“The Froth is on the Punkin’”
By James A. Gibbs
Clearly, these are boom times in the oil and natural gas business. Individuals and companies are scrambling to glean as many dollars as possible before the party is over. As a lawyer friend is fond of saying, “When it’s raining oatmeal, get out your bowls.”
By almost any measure, activity throughout the country is barreling along at a frenzied pace. According to the Baker Hughes rig count of January 20, 2012, the number of drilling rigs exploring for oil and gas in the United States was 2008, up 296 from this time last year, and up 1520 from the all-time low of 488 in April of 1999. Construction and deployment of new rigs is constrained only by the lack of skilled men and women to operate them. Operators drilling horizontal wells in the new resource plays are finding they often must wait months before equipment is available while prices of fracing crews and other services are increasing as much as 30% each year.
Universities that have traditionally provided the industry with graduates educated in geology, geophysics and petroleum engineering report that classes in these courses are now filled to overflowing, some with waiting lists. New graduates are receiving multiple job offers with starting salaries that seem astoundingly high to us oldsters.
As discussed in previous articles in The Producer, the confluence of new drilling and completion technologies has opened vast areas of the world to the development of petroleum reserves that before were either not known or not recognized as profitably exploitable. In a world whose population strives for improved living standards, hydrocarbons are seen as efficient and reliable contributors to total energy supply.
The combined factors of growing energy demands, declining world oil production, robust current prices, U.S. dollar weakness, anemic investment alternatives and significant cash reserves being held by institutions and investors make investment commitments to energy appealing at this time. As a result, the boom is on.
Since its earliest beginnings, the oil industry has witnessed periods of active expansion generally followed by declines or actual busts. There have been three major ones during my professional life spanning more than a half-century.
Looking forward, we can only surmise what the future will bring.
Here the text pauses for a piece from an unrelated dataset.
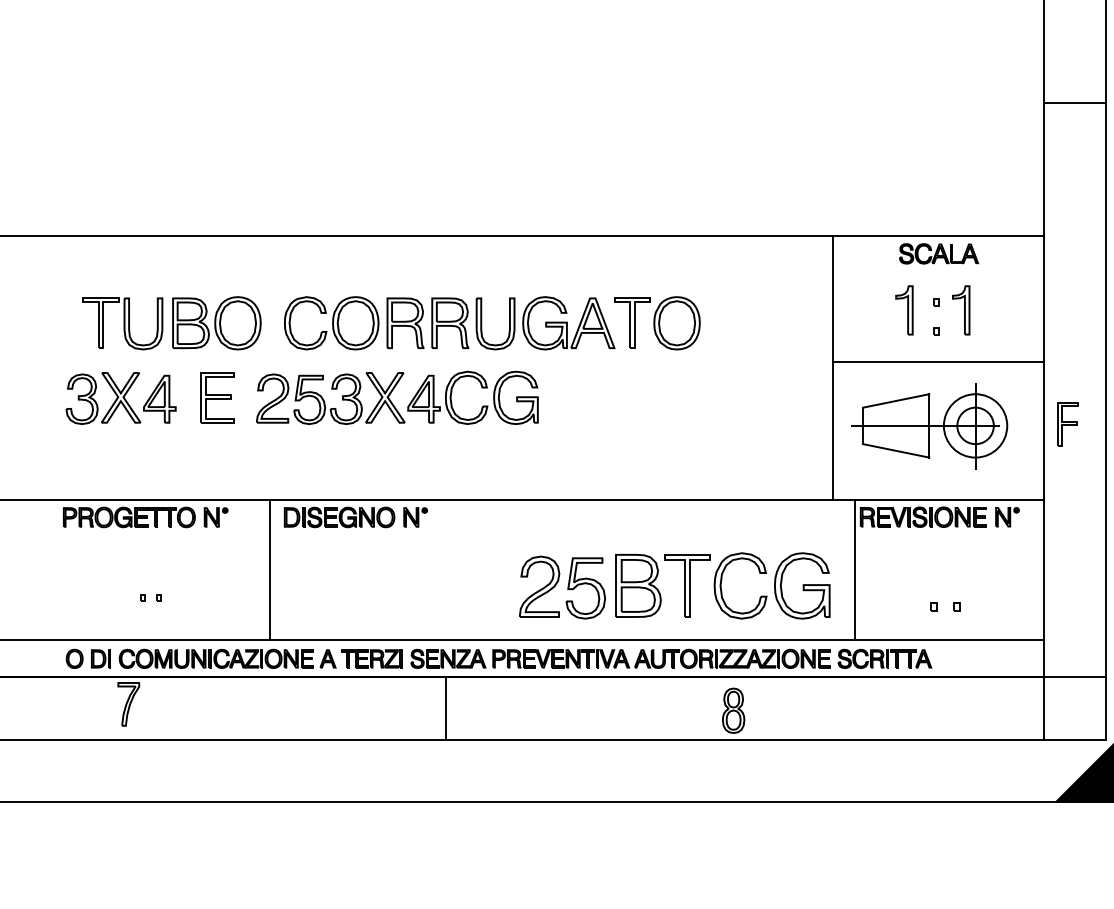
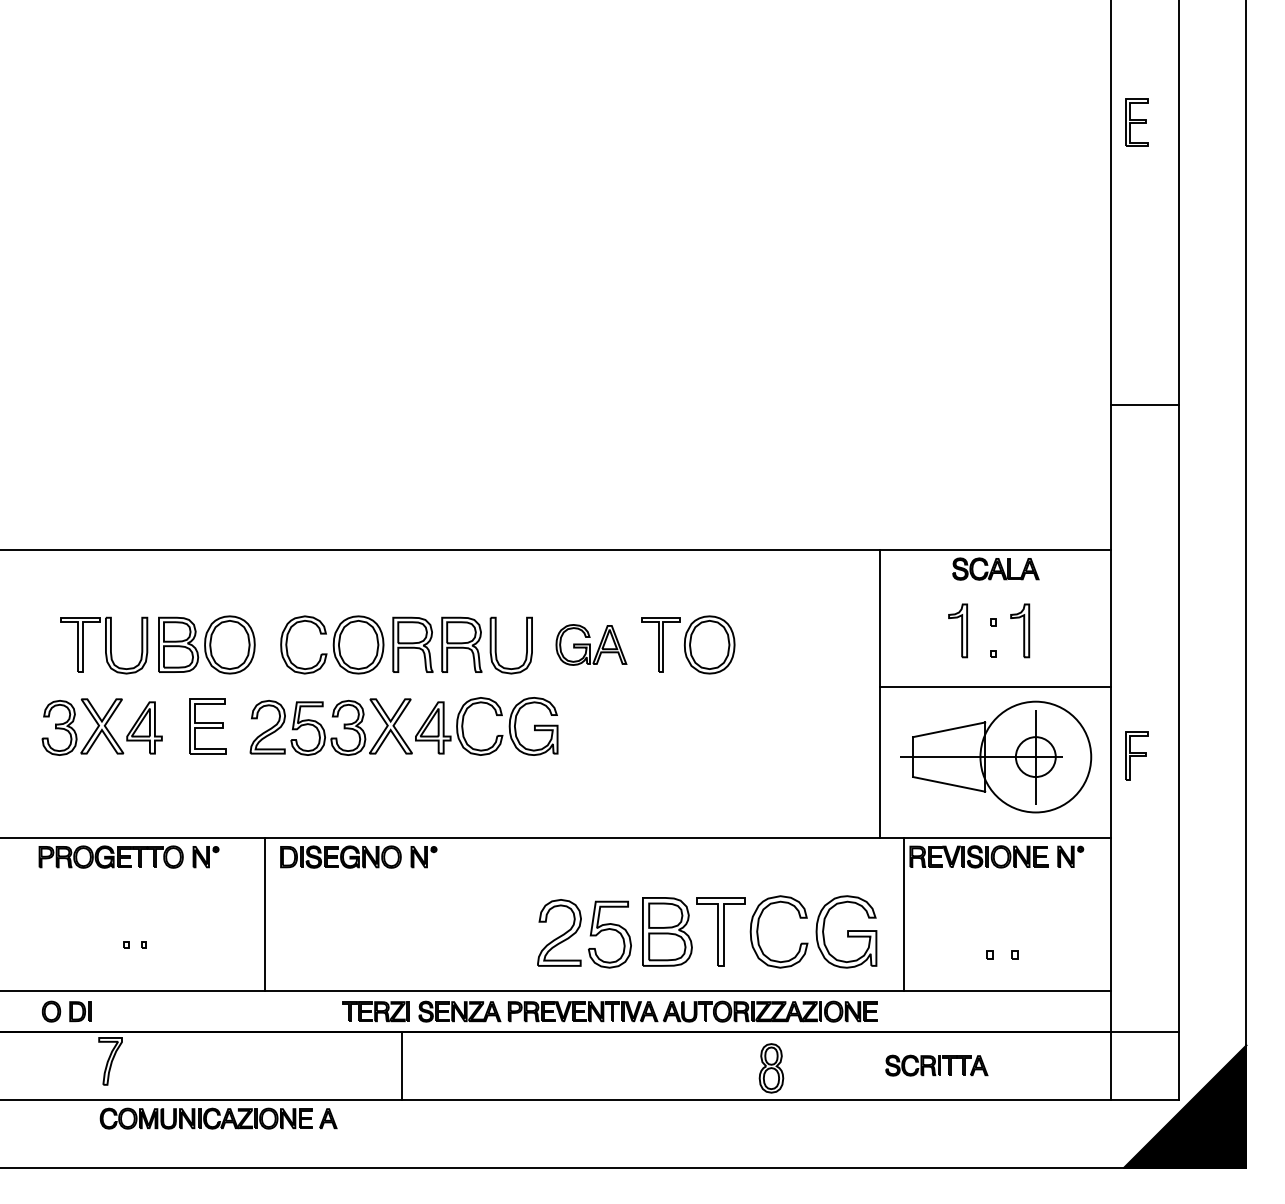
part: (568, 322) -> (591, 644), size x0.7
circle: (975, 425) -> (1035, 756), size x1.6
part: (227, 658) -> (218, 1118), moved
part: (884, 658) -> (936, 1065), moved
line: (445, 708) -> (401, 1065), moved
Barring the possibility of a worldwide industrial collapse, nuclear war, or some other natural or man-made catastrophe, it appears that sufficient quantities of hydrocarbons exist and can be produced throughout the world to solve many of humanity’s major problems. Here in the U.S., it is reasonable to assume that the current level of activity in the oil patch can continue for years to come.
Nevertheless, we at Five States are acutely aware that when the music stops, we need to be seated. We spend much boardroom time attempting to look ahead, discussing protective strategies for preserving our gains while at the same time evaluating developing opportunities. For that reason, we have removed much of the risk of future price declines by selling forward much of our future production and locking in attractive prices near current highs, submitting funding proposals to reputable and successful sources, and financing only those projects backed by high-quality collateral.
For the first time in our history, the greatest threat to the industry may not be lack of customers, limited resource base, technological knowledge, equipment shortages, technical difficulties, or capital limitations, but simply governmental policies that are so stridently anti-development, anti-business, and anti-competitive that they impede the ability of businesses to succeed. What a shame it would be for the U.S. to have all the ingredients necessary to produce but lack the will of lawmakers to let it happen.